[Extracted data entries]
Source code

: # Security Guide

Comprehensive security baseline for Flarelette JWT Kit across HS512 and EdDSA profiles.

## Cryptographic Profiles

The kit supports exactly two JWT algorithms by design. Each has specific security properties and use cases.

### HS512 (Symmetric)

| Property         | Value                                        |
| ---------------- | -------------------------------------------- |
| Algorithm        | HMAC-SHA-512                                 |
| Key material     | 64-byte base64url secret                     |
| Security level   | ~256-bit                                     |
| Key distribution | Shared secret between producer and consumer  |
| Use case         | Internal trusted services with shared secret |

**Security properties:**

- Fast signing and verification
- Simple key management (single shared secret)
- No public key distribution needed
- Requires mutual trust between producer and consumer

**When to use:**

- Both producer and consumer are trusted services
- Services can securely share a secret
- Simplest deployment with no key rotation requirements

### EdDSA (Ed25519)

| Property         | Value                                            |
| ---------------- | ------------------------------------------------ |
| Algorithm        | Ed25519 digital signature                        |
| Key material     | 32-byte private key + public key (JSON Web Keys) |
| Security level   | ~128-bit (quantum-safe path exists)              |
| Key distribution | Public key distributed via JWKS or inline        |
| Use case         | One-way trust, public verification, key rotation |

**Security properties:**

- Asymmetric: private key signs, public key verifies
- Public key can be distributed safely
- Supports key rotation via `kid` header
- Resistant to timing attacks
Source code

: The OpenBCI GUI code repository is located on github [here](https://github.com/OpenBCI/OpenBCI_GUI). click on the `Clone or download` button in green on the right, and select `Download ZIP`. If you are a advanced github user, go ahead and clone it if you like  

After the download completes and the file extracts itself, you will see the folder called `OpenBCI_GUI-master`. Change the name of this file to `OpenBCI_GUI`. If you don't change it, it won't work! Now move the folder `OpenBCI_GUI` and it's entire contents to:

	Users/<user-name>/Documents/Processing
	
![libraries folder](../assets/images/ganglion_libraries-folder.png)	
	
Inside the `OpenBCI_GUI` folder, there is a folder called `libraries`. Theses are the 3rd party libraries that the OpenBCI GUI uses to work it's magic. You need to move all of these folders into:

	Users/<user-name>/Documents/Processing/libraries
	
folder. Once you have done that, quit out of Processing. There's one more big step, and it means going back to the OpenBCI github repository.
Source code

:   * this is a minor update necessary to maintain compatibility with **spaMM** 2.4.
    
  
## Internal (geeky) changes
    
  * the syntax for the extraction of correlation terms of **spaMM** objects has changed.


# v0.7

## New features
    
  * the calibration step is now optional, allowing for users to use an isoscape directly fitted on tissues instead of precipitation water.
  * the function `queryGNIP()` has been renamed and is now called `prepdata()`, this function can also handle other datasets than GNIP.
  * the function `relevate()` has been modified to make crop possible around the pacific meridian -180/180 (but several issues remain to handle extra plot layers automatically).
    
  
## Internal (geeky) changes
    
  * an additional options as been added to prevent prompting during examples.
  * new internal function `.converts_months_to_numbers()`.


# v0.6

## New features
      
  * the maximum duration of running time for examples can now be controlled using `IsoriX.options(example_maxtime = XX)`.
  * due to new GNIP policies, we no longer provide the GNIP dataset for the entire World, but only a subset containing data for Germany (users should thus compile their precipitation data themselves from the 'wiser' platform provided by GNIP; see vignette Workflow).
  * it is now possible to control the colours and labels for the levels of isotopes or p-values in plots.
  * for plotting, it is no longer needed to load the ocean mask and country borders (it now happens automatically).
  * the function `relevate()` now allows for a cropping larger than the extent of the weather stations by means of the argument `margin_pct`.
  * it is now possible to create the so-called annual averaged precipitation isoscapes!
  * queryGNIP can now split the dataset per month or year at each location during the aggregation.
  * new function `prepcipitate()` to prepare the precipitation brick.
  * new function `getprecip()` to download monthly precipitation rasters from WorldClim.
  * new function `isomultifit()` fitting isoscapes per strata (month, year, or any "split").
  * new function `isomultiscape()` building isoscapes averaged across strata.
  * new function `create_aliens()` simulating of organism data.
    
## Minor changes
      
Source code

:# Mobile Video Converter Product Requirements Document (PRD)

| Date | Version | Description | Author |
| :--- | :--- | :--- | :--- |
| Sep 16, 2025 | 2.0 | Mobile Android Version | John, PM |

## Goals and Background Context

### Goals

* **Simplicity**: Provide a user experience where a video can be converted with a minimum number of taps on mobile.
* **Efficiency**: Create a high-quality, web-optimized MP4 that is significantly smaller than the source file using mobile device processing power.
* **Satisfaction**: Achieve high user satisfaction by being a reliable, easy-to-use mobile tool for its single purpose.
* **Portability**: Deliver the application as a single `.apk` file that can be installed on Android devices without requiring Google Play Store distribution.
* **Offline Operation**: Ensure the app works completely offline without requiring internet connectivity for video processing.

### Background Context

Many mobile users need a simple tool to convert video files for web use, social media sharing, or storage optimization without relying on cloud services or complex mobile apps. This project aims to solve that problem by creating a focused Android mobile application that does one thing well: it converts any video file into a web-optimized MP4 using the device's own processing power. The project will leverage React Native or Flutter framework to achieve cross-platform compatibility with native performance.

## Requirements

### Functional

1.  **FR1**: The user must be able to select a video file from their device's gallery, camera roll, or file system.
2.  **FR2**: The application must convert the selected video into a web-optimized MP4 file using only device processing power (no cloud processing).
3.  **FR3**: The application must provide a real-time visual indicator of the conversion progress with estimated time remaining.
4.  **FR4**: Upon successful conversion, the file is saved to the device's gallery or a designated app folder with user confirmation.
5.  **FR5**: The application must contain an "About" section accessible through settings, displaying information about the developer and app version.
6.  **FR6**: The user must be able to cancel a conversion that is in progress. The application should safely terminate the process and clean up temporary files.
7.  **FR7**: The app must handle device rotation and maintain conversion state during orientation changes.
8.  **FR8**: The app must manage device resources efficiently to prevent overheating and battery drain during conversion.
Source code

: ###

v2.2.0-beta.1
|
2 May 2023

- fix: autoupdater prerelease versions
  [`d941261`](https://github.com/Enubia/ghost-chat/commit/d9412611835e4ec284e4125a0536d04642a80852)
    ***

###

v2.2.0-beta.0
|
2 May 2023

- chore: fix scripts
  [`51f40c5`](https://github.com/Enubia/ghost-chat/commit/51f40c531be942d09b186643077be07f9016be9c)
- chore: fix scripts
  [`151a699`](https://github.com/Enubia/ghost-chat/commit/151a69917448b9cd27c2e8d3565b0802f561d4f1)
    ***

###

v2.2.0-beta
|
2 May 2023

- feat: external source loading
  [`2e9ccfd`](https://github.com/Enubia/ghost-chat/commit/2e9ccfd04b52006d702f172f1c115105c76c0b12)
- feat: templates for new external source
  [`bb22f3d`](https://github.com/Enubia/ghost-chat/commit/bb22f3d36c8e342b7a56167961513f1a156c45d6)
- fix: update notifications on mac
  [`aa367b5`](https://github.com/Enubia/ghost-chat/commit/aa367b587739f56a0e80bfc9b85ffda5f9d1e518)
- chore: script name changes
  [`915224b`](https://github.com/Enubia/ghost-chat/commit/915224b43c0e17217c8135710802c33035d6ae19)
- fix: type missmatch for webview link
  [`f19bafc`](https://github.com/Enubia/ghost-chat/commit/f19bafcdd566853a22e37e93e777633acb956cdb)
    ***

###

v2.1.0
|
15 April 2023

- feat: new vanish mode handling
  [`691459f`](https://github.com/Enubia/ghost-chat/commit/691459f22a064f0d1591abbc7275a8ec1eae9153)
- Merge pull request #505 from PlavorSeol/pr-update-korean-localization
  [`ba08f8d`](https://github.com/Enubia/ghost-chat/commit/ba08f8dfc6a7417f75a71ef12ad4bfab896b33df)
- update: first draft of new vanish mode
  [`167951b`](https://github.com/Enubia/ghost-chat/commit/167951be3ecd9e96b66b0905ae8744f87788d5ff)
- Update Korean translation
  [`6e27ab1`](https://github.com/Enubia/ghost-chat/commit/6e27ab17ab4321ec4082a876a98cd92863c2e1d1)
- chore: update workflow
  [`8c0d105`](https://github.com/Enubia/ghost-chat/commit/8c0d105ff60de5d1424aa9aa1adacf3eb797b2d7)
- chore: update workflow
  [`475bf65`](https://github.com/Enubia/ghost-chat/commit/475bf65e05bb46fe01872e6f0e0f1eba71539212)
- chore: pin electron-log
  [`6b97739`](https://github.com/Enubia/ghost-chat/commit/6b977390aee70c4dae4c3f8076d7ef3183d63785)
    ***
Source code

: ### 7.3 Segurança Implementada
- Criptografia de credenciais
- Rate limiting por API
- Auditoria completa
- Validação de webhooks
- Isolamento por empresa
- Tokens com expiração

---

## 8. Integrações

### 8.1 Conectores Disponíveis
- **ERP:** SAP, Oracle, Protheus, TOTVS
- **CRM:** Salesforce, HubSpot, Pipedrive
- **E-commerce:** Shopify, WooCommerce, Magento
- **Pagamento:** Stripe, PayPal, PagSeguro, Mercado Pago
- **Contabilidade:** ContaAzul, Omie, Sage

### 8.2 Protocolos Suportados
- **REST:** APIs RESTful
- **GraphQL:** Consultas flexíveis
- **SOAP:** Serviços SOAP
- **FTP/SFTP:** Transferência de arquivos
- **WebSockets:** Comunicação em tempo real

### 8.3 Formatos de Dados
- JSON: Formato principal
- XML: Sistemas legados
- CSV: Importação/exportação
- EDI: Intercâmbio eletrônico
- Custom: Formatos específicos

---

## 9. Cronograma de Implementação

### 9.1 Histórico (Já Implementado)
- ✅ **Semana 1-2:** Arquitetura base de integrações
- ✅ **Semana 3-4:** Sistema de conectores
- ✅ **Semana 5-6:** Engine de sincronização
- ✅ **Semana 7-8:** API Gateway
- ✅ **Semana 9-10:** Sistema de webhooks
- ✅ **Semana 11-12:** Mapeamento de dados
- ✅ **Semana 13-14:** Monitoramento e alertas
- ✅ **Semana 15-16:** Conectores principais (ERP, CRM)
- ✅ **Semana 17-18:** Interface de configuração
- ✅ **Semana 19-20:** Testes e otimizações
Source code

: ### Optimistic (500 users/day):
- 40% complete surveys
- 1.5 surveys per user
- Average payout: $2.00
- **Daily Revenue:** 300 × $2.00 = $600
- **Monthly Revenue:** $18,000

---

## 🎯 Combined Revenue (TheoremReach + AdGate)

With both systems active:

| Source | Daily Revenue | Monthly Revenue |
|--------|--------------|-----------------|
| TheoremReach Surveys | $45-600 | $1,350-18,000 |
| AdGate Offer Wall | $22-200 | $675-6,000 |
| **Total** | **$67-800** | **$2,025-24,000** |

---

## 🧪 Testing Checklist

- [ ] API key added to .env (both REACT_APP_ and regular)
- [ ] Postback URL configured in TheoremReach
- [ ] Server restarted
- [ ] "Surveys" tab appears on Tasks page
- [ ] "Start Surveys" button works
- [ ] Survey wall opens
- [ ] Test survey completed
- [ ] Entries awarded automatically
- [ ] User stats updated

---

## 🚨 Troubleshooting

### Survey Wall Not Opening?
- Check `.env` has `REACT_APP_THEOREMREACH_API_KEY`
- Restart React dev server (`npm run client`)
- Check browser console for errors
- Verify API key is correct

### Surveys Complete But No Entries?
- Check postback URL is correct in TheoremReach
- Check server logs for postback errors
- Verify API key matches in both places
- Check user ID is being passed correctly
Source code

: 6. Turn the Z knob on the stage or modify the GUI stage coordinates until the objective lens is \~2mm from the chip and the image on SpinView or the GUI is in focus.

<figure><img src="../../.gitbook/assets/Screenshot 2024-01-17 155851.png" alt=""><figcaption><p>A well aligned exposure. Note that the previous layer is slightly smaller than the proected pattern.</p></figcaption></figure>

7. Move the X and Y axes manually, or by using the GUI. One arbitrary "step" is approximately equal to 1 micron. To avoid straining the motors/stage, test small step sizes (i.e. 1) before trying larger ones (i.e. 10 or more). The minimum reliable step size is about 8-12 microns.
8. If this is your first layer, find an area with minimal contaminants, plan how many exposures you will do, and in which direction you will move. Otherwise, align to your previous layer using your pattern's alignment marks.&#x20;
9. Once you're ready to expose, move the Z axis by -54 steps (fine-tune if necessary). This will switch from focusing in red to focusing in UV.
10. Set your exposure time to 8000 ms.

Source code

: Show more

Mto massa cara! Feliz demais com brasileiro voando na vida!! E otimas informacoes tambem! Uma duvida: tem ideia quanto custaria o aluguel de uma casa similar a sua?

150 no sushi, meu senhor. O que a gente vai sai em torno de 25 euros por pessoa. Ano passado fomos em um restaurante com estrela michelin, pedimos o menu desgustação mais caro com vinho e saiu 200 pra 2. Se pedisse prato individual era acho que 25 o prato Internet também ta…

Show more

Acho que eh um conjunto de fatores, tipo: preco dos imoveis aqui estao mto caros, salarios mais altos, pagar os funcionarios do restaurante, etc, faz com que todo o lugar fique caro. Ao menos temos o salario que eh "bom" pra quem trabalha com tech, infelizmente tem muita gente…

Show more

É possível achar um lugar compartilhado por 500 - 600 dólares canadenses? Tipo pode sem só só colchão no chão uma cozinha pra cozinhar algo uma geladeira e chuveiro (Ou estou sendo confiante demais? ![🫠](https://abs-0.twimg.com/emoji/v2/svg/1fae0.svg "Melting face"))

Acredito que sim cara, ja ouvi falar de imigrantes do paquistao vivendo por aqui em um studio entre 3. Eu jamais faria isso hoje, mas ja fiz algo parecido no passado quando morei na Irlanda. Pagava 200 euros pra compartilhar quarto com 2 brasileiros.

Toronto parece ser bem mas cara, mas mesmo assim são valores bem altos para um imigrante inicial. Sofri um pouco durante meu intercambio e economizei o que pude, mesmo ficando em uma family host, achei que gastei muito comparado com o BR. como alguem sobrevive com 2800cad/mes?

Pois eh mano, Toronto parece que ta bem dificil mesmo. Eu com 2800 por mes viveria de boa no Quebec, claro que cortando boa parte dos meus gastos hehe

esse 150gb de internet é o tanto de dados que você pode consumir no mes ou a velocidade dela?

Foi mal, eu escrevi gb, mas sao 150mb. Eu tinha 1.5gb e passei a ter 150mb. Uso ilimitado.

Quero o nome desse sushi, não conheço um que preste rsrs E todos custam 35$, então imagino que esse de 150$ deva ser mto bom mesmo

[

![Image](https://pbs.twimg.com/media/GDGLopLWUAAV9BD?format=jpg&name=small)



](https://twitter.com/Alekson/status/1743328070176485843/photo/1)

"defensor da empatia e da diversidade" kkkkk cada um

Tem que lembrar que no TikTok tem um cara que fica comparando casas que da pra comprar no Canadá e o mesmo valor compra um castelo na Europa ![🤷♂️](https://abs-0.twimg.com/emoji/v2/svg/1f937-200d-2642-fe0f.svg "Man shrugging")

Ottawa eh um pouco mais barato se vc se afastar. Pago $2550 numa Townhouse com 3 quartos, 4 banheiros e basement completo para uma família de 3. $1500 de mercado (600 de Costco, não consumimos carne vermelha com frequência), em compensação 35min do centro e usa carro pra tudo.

- Task objective: Rewrite the material from its start through the line containing "### HS512 (Symmetric)", renaming "Cryptographic Profiles" to "Signature Profiles" and leaving everything else unchanged.

- The answer:
Source code

: # Security Guide

Comprehensive security baseline for Flarelette JWT Kit across HS512 and EdDSA profiles.

## Signature Profiles

The kit supports exactly two JWT algorithms by design. Each has specific security properties and use cases.

### HS512 (Symmetric)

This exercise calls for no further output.